While I can’t decipher director Daniel Turres’s connection to wrestling aside from some pop art drawings of wrestlers on his Instagram, this movie certainly has it in its blood. It leans heavily on Mr. Nanny, a flick that dropped Hulk Hogan into the role of a bodyguard slash babysitter who protects some kids from intruders. One of the prominently shown killers, Loverboy, is played by Channing Decker, a Toronto wrestler seen on Dark Side of the Ring. Roberts, not a wrestler himself, (per the film’s Instagram page) trained with Canadian wrestler, Tyson Dux, and it shows in the finale’s fight scene where we’re graced with a move or two. That said, it’s disappointing that with so much wrestling prowess stomping all over this movie, there’s a limited number of scenes featuring the fighting style. As soon as Loverboy rocks up looking like an 80s wrestling icon in a horror mask, you’ll be begging for the camera to pull back so you can watch some suplexes and chair drops. But that’s not the action the movie trades in, instead opting for some over-the-top camp gore intentionally evocative of The Evil Dead. The gross out sticky scenes and gushing wounds in a guerilla horror comedy would make Sam Raimi nod, and any suspicion of influences is confirmed when an undead head is yelling at the blood-soaked hero while he searches for tools in a shed.

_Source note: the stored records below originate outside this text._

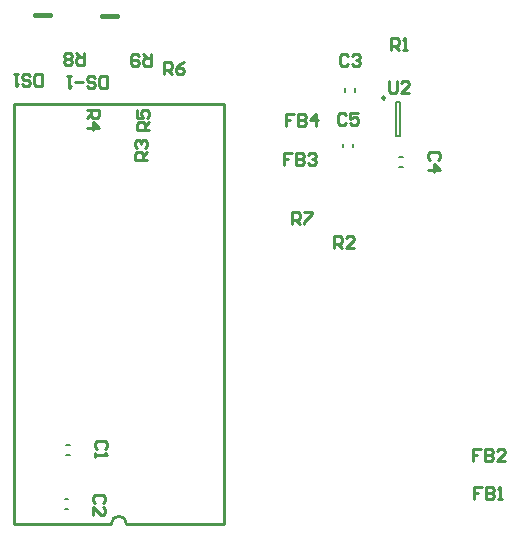
<source format=gto>
G04*
G04 #@! TF.GenerationSoftware,Altium Limited,Altium Designer,21.0.8 (223)*
G04*
G04 Layer_Color=65535*
%FSLAX24Y24*%
%MOIN*%
G70*
G04*
G04 #@! TF.SameCoordinates,BD5FB969-D095-4558-B3B7-B1EEFE242F9F*
G04*
G04*
G04 #@! TF.FilePolarity,Positive*
G04*
G01*
G75*
%ADD10C,0.0100*%
%ADD11C,0.0098*%
%ADD12C,0.0079*%
%ADD13C,0.0157*%
D10*
X3900Y150D02*
G03*
X3400Y150I-250J0D01*
G01*
X7150D02*
Y14150D01*
X150D02*
X7150D01*
X150Y150D02*
Y14150D01*
Y150D02*
X3400D01*
X3900D02*
X7150D01*
X12667Y14900D02*
Y14567D01*
X12733Y14500D01*
X12867D01*
X12933Y14567D01*
Y14900D01*
X13333Y14500D02*
X13067D01*
X13333Y14767D01*
Y14833D01*
X13267Y14900D01*
X13133D01*
X13067Y14833D01*
X4733Y15800D02*
Y15400D01*
X4533D01*
X4467Y15467D01*
Y15600D01*
X4533Y15667D01*
X4733D01*
X4600D02*
X4467Y15800D01*
X4333Y15733D02*
X4267Y15800D01*
X4133D01*
X4067Y15733D01*
Y15467D01*
X4133Y15400D01*
X4267D01*
X4333Y15467D01*
Y15533D01*
X4267Y15600D01*
X4067D01*
X2483Y15850D02*
Y15450D01*
X2283D01*
X2217Y15517D01*
Y15650D01*
X2283Y15717D01*
X2483D01*
X2350D02*
X2217Y15850D01*
X2083Y15517D02*
X2017Y15450D01*
X1883D01*
X1817Y15517D01*
Y15583D01*
X1883Y15650D01*
X1817Y15717D01*
Y15783D01*
X1883Y15850D01*
X2017D01*
X2083Y15783D01*
Y15717D01*
X2017Y15650D01*
X2083Y15583D01*
Y15517D01*
X2017Y15650D02*
X1883D01*
X9417Y10150D02*
Y10550D01*
X9617D01*
X9683Y10483D01*
Y10350D01*
X9617Y10283D01*
X9417D01*
X9550D02*
X9683Y10150D01*
X9817Y10550D02*
X10083D01*
Y10483D01*
X9817Y10217D01*
Y10150D01*
X5167Y15150D02*
Y15550D01*
X5367D01*
X5433Y15483D01*
Y15350D01*
X5367Y15283D01*
X5167D01*
X5300D02*
X5433Y15150D01*
X5833Y15550D02*
X5700Y15483D01*
X5567Y15350D01*
Y15217D01*
X5633Y15150D01*
X5767D01*
X5833Y15217D01*
Y15283D01*
X5767Y15350D01*
X5567D01*
X4650Y13267D02*
X4250D01*
Y13467D01*
X4317Y13533D01*
X4450D01*
X4517Y13467D01*
Y13267D01*
Y13400D02*
X4650Y13533D01*
X4250Y13933D02*
Y13667D01*
X4450D01*
X4383Y13800D01*
Y13867D01*
X4450Y13933D01*
X4583D01*
X4650Y13867D01*
Y13733D01*
X4583Y13667D01*
X2600Y13933D02*
X3000D01*
Y13733D01*
X2933Y13667D01*
X2800D01*
X2733Y13733D01*
Y13933D01*
Y13800D02*
X2600Y13667D01*
Y13333D02*
X3000D01*
X2800Y13533D01*
Y13267D01*
X4600Y12267D02*
X4200D01*
Y12467D01*
X4267Y12533D01*
X4400D01*
X4467Y12467D01*
Y12267D01*
Y12400D02*
X4600Y12533D01*
X4267Y12667D02*
X4200Y12733D01*
Y12867D01*
X4267Y12933D01*
X4333D01*
X4400Y12867D01*
Y12800D01*
Y12867D01*
X4467Y12933D01*
X4533D01*
X4600Y12867D01*
Y12733D01*
X4533Y12667D01*
X10817Y9350D02*
Y9750D01*
X11017D01*
X11083Y9683D01*
Y9550D01*
X11017Y9483D01*
X10817D01*
X10950D02*
X11083Y9350D01*
X11483D02*
X11217D01*
X11483Y9617D01*
Y9683D01*
X11417Y9750D01*
X11283D01*
X11217Y9683D01*
X12733Y15950D02*
Y16350D01*
X12933D01*
X13000Y16283D01*
Y16150D01*
X12933Y16083D01*
X12733D01*
X12867D02*
X13000Y15950D01*
X13133D02*
X13267D01*
X13200D01*
Y16350D01*
X13133Y16283D01*
X9483Y13800D02*
X9217D01*
Y13600D01*
X9350D01*
X9217D01*
Y13400D01*
X9617Y13800D02*
Y13400D01*
X9817D01*
X9883Y13467D01*
Y13533D01*
X9817Y13600D01*
X9617D01*
X9817D01*
X9883Y13667D01*
Y13733D01*
X9817Y13800D01*
X9617D01*
X10217Y13400D02*
Y13800D01*
X10017Y13600D01*
X10283D01*
X9433Y12500D02*
X9167D01*
Y12300D01*
X9300D01*
X9167D01*
Y12100D01*
X9567Y12500D02*
Y12100D01*
X9767D01*
X9833Y12167D01*
Y12233D01*
X9767Y12300D01*
X9567D01*
X9767D01*
X9833Y12367D01*
Y12433D01*
X9767Y12500D01*
X9567D01*
X9967Y12433D02*
X10033Y12500D01*
X10167D01*
X10233Y12433D01*
Y12367D01*
X10167Y12300D01*
X10100D01*
X10167D01*
X10233Y12233D01*
Y12167D01*
X10167Y12100D01*
X10033D01*
X9967Y12167D01*
X15733Y2650D02*
X15467D01*
Y2450D01*
X15600D01*
X15467D01*
Y2250D01*
X15867Y2650D02*
Y2250D01*
X16067D01*
X16133Y2317D01*
Y2383D01*
X16067Y2450D01*
X15867D01*
X16067D01*
X16133Y2517D01*
Y2583D01*
X16067Y2650D01*
X15867D01*
X16533Y2250D02*
X16267D01*
X16533Y2517D01*
Y2583D01*
X16467Y2650D01*
X16333D01*
X16267Y2583D01*
X15750Y1365D02*
X15483D01*
Y1165D01*
X15617D01*
X15483D01*
Y965D01*
X15883Y1365D02*
Y965D01*
X16083D01*
X16150Y1032D01*
Y1099D01*
X16083Y1165D01*
X15883D01*
X16083D01*
X16150Y1232D01*
Y1298D01*
X16083Y1365D01*
X15883D01*
X16283Y965D02*
X16417D01*
X16350D01*
Y1365D01*
X16283Y1298D01*
X3242Y14685D02*
Y15085D01*
X3042D01*
X2975Y15018D01*
Y14752D01*
X3042Y14685D01*
X3242D01*
X2575Y14752D02*
X2642Y14685D01*
X2775D01*
X2842Y14752D01*
Y14818D01*
X2775Y14885D01*
X2642D01*
X2575Y14952D01*
Y15018D01*
X2642Y15085D01*
X2775D01*
X2842Y15018D01*
X2442Y14885D02*
X2175D01*
X2042Y15085D02*
X1909D01*
X1976D01*
Y14685D01*
X2042Y14752D01*
X1092Y14735D02*
Y15135D01*
X892D01*
X825Y15068D01*
Y14802D01*
X892Y14735D01*
X1092D01*
X425Y14802D02*
X492Y14735D01*
X625D01*
X692Y14802D01*
Y14868D01*
X625Y14935D01*
X492D01*
X425Y15002D01*
Y15068D01*
X492Y15135D01*
X625D01*
X692Y15068D01*
X292Y15135D02*
X159D01*
X225D01*
Y14735D01*
X292Y14802D01*
X11233Y13783D02*
X11167Y13850D01*
X11033D01*
X10967Y13783D01*
Y13517D01*
X11033Y13450D01*
X11167D01*
X11233Y13517D01*
X11633Y13850D02*
X11367D01*
Y13650D01*
X11500Y13717D01*
X11567D01*
X11633Y13650D01*
Y13517D01*
X11567Y13450D01*
X11433D01*
X11367Y13517D01*
X14283Y12267D02*
X14350Y12333D01*
Y12467D01*
X14283Y12533D01*
X14017D01*
X13950Y12467D01*
Y12333D01*
X14017Y12267D01*
X13950Y11933D02*
X14350D01*
X14150Y12133D01*
Y11867D01*
X11283Y15733D02*
X11217Y15800D01*
X11083D01*
X11017Y15733D01*
Y15467D01*
X11083Y15400D01*
X11217D01*
X11283Y15467D01*
X11417Y15733D02*
X11483Y15800D01*
X11617D01*
X11683Y15733D01*
Y15667D01*
X11617Y15600D01*
X11550D01*
X11617D01*
X11683Y15533D01*
Y15467D01*
X11617Y15400D01*
X11483D01*
X11417Y15467D01*
X3133Y842D02*
X3200Y908D01*
Y1042D01*
X3133Y1108D01*
X2867D01*
X2800Y1042D01*
Y908D01*
X2867Y842D01*
X2800Y442D02*
Y709D01*
X3067Y442D01*
X3133D01*
X3200Y509D01*
Y642D01*
X3133Y709D01*
X3183Y2650D02*
X3250Y2717D01*
Y2850D01*
X3183Y2917D01*
X2917D01*
X2850Y2850D01*
Y2717D01*
X2917Y2650D01*
X2850Y2517D02*
Y2383D01*
Y2450D01*
X3250D01*
X3183Y2517D01*
D11*
X12528Y14342D02*
G03*
X12528Y14342I-49J0D01*
G01*
D12*
X13010Y13072D02*
Y14214D01*
X12892Y13072D02*
Y14214D01*
Y13072D02*
X13010D01*
X12892Y14214D02*
X13010D01*
X1891Y2767D02*
X2009D01*
X1891Y2433D02*
X2009D01*
X1841Y967D02*
X1959D01*
X1841Y633D02*
X1959D01*
X11467Y12691D02*
Y12809D01*
X11133Y12691D02*
Y12809D01*
X12991Y12367D02*
X13109D01*
X12991Y12033D02*
X13109D01*
X11183Y14541D02*
Y14659D01*
X11517Y14541D02*
Y14659D01*
D13*
X854Y17116D02*
X1346D01*
X3104Y17066D02*
X3596D01*
M02*

</source>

Here for Blood is an immensely stupid and fun as hell genre bender by way of The Evil Dead, The Purge, and They Live. While it doesn’t interrogate toxic masculinity, it does examine machismo and fragility before leaning into the “dudes rock” of it all, letting fists be the secret weapon to saving the world. It bears the aesthetic of a made-for-tv romantic mystery, but when you can see through the fog, you’ll be gazing at the fruit of a movie lover’s labor. Maybe you won’t be submitting this silly horror-comedy for awards contention, but when you’re done, you might have to fight the urge to stand up on a folding chair, wave a Canadian flag and yell, “hell yeah, brother!”